## Page extract:
::::
An image forming apparatus has an image retaining body which is supported so as to be able to move endlessly, a transfer means which is installed at a specific distance away from the surface of the image retaining body or in contact with the surface of the image retaining body, and a paper guide which is installed upstream and downstream, of or at least upstream or downstream the transfer means along the moving direction of the image retaining body for guiding a sheet of paper between the image retaining body and the transfer means and for pressing the paper onto the surface of the image retaining body. The image forming apparatus is equipped with an adjusting means for adjusting the distance between the paper guide means and the transfer means along the moving direction of the image retaining body, thereby varying the length of the paper wound onto the image retaining body.

Description

BACKGROUND OF THE INVENTION

The present invention relates to an image forming apparatus, or so-called copying machine or printing machine, which electrophotographically produces an image on paper.

In the field of image forming, as the data volume to be processed has continued to increase, the demand for high-speed printing of high-quality, fine images is increasing year by year.

In reproducing high-quality, fine picture images by the known process of electrophotography, which involves all electrophotographic processes, including a charging process, an exposing process, a developing process, a transferring process, an erasing process, a cleaning process and a fixing process, a technique for efficiently transferring a toner image produced on an image retaining body (photosensitive body) onto a transfer material (paper is mainly used) is important.

The transfer means employed in the transferring process is briefly classified into a type using a corona discharge device and a type using a transfer roller.

Where a corona discharge device is used, the corona discharge device is installed at a specific distance away from the surface of the photosensitive body. As an electric charge of reversed polarity to that of the toner retained on the photosensitive body is supplied to the back of the paper (the surface not in contact with the surface of the photosensitive body) by the corona discharge device, the toner on the photosensitive body is transferred and adsorbed onto the paper by electrostatic attraction.

Where a transfer roller is used, the roller is positioned in contact with the photosensitive body. As a transfer bias is applied to the transfer roller, the toner retained on the photosensitive body is transferred onto the paper that is fed between the photosensitive body and transfer roller.

The corona discharge method is regarded as more effective for high-speed printing than the transfer roller method because the paper can be electrically charged at a higher speed. However, the corona discharge method is disadvantageous in that the transfer efficiency is easily affected by a change in the dielectric constant of the paper dependent upon a change in the paper thickness and/or ambient humidity and also by the thickness of the toner image to be transferred from the photosensitive body.
::::
## Entries shown:

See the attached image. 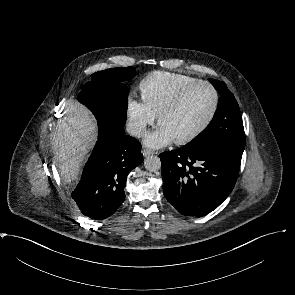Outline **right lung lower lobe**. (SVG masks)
<instances>
[{
	"label": "right lung lower lobe",
	"mask_w": 295,
	"mask_h": 295,
	"mask_svg": "<svg viewBox=\"0 0 295 295\" xmlns=\"http://www.w3.org/2000/svg\"><path fill=\"white\" fill-rule=\"evenodd\" d=\"M98 123V141L72 193L83 215L106 219L125 199L129 172L143 162L141 144L125 135L123 125Z\"/></svg>",
	"instance_id": "right-lung-lower-lobe-1"
}]
</instances>
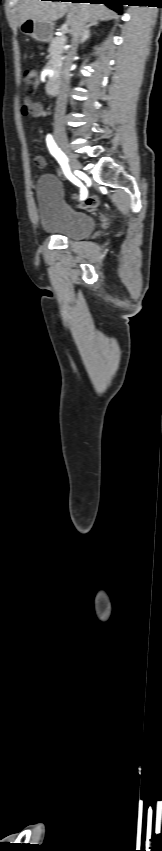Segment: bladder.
Returning a JSON list of instances; mask_svg holds the SVG:
<instances>
[{
	"instance_id": "obj_1",
	"label": "bladder",
	"mask_w": 162,
	"mask_h": 851,
	"mask_svg": "<svg viewBox=\"0 0 162 851\" xmlns=\"http://www.w3.org/2000/svg\"><path fill=\"white\" fill-rule=\"evenodd\" d=\"M35 194L44 232L71 240L85 239L93 232L94 218L75 209L64 198L62 184L56 176H41L36 183Z\"/></svg>"
}]
</instances>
::::
## Task objective:
Reproduce the image forming apparatus text above word for word, everything from "Description" down to "year by year.".

## Solution to this task:
Description

BACKGROUND OF THE INVENTION

The present invention relates to an image forming apparatus, or so-called copying machine or printing machine, which electrophotographically produces an image on paper.

In the field of image forming, as the data volume to be processed has continued to increase, the demand for high-speed printing of high-quality, fine images is increasing year by year.